### [Aim of the exercise]
Each line that includes the word "Центр" should be copied from the records.
╭──
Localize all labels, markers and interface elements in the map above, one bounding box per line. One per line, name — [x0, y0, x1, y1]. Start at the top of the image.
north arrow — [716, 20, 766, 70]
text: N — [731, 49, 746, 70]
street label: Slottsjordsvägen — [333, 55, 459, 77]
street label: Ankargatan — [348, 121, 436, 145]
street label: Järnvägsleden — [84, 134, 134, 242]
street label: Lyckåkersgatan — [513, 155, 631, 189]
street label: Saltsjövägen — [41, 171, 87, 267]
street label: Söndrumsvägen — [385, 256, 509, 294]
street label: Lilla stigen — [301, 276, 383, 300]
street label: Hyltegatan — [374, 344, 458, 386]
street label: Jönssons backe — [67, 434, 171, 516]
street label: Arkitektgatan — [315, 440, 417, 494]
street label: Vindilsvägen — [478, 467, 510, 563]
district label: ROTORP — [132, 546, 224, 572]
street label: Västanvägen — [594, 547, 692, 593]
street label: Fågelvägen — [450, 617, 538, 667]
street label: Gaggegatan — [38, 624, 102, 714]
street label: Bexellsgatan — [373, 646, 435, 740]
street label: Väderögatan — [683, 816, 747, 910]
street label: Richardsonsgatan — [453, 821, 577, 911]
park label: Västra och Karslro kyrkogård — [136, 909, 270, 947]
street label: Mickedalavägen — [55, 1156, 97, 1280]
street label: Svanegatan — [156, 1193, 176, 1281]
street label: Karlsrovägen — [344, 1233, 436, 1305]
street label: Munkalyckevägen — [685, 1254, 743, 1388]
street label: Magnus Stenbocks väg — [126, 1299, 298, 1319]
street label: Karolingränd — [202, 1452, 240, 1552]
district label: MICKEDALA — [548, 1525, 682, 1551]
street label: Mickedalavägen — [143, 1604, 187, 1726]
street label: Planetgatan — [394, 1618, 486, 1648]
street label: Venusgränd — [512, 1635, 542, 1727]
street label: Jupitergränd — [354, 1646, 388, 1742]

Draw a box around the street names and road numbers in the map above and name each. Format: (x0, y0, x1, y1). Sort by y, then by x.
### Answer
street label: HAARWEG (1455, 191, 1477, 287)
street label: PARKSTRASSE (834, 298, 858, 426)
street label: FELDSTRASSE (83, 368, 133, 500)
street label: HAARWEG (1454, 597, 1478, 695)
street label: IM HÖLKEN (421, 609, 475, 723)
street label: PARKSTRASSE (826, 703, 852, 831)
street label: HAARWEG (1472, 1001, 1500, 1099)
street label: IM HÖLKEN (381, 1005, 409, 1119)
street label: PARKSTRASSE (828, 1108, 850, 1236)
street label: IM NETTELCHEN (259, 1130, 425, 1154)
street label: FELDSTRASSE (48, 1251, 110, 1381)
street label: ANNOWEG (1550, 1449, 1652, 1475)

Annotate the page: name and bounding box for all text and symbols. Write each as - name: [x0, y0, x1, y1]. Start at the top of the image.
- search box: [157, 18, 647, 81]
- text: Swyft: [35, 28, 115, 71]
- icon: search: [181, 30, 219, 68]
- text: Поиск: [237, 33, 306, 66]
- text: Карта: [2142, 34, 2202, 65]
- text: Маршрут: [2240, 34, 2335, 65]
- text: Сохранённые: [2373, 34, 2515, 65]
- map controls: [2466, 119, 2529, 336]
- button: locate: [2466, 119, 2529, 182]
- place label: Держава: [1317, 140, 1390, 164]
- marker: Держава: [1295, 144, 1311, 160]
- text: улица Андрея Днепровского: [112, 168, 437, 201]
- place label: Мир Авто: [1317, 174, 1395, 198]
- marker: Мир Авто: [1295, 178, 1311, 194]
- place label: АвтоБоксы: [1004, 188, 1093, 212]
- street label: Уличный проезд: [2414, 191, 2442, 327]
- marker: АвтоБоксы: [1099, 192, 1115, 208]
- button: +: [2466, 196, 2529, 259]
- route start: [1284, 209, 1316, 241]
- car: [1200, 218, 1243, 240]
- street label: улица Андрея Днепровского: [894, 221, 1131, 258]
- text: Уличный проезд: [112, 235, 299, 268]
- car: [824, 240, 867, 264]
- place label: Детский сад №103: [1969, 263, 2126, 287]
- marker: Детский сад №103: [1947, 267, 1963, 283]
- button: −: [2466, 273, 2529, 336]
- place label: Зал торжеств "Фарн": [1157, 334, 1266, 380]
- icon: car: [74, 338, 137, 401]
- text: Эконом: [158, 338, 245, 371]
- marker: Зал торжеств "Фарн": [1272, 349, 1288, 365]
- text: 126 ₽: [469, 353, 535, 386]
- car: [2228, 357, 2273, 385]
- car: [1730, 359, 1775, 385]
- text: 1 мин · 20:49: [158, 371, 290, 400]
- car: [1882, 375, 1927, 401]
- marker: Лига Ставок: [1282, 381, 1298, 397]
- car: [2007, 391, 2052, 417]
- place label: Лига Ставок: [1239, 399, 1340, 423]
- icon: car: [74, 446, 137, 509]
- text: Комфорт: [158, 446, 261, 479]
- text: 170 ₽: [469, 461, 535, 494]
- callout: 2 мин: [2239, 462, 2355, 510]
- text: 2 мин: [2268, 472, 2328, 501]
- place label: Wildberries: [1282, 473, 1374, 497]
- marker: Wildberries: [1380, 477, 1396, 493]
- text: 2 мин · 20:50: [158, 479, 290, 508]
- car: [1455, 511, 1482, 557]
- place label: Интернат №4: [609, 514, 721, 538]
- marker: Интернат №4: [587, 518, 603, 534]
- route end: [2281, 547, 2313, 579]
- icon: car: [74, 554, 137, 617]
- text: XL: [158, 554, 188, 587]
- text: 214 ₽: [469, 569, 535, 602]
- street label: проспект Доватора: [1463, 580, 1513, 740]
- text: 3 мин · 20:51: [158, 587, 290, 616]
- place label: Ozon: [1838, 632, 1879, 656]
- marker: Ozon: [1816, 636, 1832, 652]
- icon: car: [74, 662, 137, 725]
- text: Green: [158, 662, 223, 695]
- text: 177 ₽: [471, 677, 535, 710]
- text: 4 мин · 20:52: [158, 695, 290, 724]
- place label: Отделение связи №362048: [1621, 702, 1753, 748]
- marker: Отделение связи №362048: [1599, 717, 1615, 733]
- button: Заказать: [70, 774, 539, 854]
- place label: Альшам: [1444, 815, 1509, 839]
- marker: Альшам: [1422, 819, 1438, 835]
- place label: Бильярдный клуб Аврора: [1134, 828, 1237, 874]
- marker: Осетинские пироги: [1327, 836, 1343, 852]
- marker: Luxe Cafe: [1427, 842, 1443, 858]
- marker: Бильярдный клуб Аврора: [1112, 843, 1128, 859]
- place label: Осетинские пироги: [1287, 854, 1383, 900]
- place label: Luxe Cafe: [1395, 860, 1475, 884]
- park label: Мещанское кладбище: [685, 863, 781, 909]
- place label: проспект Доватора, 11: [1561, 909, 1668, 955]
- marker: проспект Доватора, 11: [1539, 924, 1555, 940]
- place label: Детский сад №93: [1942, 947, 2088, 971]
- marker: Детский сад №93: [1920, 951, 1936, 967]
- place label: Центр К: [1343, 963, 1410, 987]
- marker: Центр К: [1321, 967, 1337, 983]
╰──
### [Expected answer]
- place label: Центр К: [1343, 963, 1410, 987]
- marker: Центр К: [1321, 967, 1337, 983]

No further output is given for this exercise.